Publié le 12/10/2011
Syndicats : les manifestations n'ont pas réuni les foules. Ce n'était pas le but non plus
Le « cri » lancé par les salariés
Le « cri » lancé par les salariés
Syndicats : les manifestations n'ont pas réuni les foules. Ce n'était pas le but non plus

© L'Est Républicain, Mercredi le 12 Octobre 2011 / France-Monde

 

Les manifestants réclamaient la fin de l'austérité et la justice fiscale Photo AFP

LE NUMÉRO UN de la CFDT François Chérèque a misé hier, lors de la journée de mobilisation syndicale, sur une « action symbolique » place de la Bourse à Paris, pour dénoncer « l'injustice » du plan anti-déficit du gouvernement qui fait payer les salariés six fois plus que les riches.

Pour cette « flashmob », les militants CFDT ont échafaudé à la mi-journée une colonne de 12 cartons portant chacun l'inscription « 100 millions d'EUR» d'un côté avec en face deux cartons de même valeur, pour souligner la différence entre les 1,2 milliard d'EUR que doit rapporter la taxe sur les mutuelles et les 200 millions attendus de la surtaxe sur les hauts salaires.

« Il s'agit d'un exemple symbolique », a souligné M. Chérèque, « quand les salariés et les retraités vont payer 1,2 milliard de taxes sur leurs mutuelles, les plus fortunés vont payer 200 millions sur leurs impôts ». « C'est la mesure la plus injuste » de ce « premier plan de rigueur que nous impose le gouvernement qui « est disproportionné », a-t-il dit. Il a rappelé que la CFDT « n'a pas souhaité qu'il y ait une mobilisation avec des grèves ». « Aujourd'hui, c'est un message que nous faisons passer au gouvernement » parce que « vraisemblablement il y aura un deuxième plan de rigueur. Il n'est pas question que ce soit les mêmes qui paient ».

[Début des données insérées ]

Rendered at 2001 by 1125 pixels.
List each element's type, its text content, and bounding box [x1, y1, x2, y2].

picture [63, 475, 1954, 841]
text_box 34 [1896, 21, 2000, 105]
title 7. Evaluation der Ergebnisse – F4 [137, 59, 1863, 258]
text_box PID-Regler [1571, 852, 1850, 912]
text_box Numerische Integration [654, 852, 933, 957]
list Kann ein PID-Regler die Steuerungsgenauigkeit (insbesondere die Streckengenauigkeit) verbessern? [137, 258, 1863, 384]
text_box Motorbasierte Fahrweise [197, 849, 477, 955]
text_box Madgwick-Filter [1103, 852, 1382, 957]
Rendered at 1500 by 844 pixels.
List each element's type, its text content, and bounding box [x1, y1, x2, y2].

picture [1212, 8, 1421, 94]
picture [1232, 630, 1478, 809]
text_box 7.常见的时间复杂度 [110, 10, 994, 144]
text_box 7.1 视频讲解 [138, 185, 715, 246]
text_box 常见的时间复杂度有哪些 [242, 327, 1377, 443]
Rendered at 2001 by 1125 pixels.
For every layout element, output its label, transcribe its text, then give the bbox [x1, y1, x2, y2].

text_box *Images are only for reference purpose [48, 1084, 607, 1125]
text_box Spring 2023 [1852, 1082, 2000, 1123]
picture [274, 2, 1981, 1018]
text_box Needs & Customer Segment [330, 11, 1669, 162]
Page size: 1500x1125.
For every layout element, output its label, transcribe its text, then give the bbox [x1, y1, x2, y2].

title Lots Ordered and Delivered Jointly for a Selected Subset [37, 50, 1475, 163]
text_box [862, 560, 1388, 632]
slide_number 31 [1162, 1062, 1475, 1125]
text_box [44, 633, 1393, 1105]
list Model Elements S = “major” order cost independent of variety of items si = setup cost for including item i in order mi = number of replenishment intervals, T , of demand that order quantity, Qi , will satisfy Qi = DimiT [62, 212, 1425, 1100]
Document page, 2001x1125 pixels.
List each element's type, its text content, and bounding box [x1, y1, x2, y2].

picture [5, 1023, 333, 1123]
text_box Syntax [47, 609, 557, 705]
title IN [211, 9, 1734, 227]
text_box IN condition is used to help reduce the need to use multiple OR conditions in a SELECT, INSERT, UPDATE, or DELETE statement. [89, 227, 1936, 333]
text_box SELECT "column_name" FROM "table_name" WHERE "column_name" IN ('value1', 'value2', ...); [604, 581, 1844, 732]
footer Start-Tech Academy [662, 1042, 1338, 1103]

« Nous avons voulu lancer un cri » et dire que « nous les syndicats, nous sommes présents et prêts à réagir de manière plus forte si nécessaire dans l'avenir »,

Le secrétaire général de la CGT, Bernard Thibault, lui participait hier à la manifestation interprofessionnelle à Marseille. Il a appelé à la fin de l'austérité parce qu'»il y en marre », et demandé au gouvernement de « changer d'optique ». « Loin de nous sortir de la crise économique, cette austérité salariale, cette précarité sociale vont nous enfermer dans la récession et tout le monde va y perdre », a estimé le syndicaliste, en tête du cortège marseillais, qui a rassemblé entre 5.300 (préfecture) et 30.000 personnes (organisateurs).

270.000 manifestants

La journée interprofessionnelle contre le plan anti-déficits du gouvernement a réuni plus de 270.000 manifestants sur 150 rassemblements partout en France, selon une estimation de la CGT. 200 manifestations étaient organisées pour cette journée de mobilisation à l'appel des syndicats CGT, CFDT, FSU, Unsa et Solidaires.

Ils étaient ainsi 25.000 à Paris selon la CGT, 16.000 selon la préfecture de police, pour réclamer une autre répartition des richesses. « Une autre répartition des richesses. Pour l'emploi, les salaires et la protection sociale. Ce n'est pas aux salariés de payer la crise », proclamait la banderole de tête du cortège parisien.

FO, qui avait organisé une journée d'information le 20 septembre, s'est abstenue, de même que la CFE-CGC qui a opté pour « consultation nationale » des salariés.